#### GOAL OF THE EXERCISE:
Answer these about the eyelash drug article below:
(a) How many teenage daughters does the writer live with?
(b) Which company is behind the new drug?
(c) What does the writer say she prefers to the drug?

Would you like a drug with those eye lashes?

By Lynda Wharton

Living in a house with two teenage daughters means I’m constantly monitoring the excesses of modern beauty, writes Lynd Wharton.

Living in a house with two teenage daughters means I’m constantly monitoring the excesses of modern “beauty.” It usually goes something like this: “go and wash your face before you leave the house, there’s no way you’re going out looking like that!”.

Now, courtesy of Allergan, we have a new designer drug that could make mascara excess a thing of the past.  Why then, am I not jumping for joy at the prospect of an end to the teenage mascara wars?  Because, we’re talking about a drug. A powerful drug. With side effects (some of them still not known), just in order to grow a thick, luxurious crop of eyelashes.  I prefer mascara any day.

#### ENTRIES SUPPLIED:
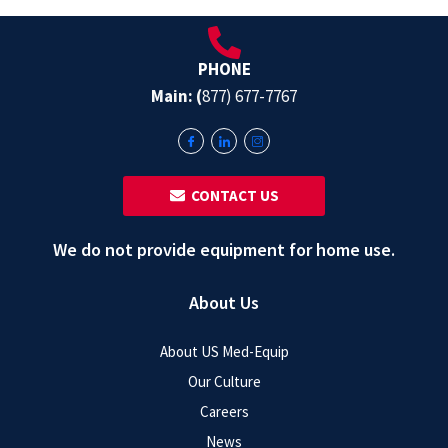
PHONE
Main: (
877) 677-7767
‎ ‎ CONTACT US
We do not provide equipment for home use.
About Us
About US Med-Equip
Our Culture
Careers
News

#### RESULT OF THE TASK:
(a) Two
(b) Allergan
(c) Mascara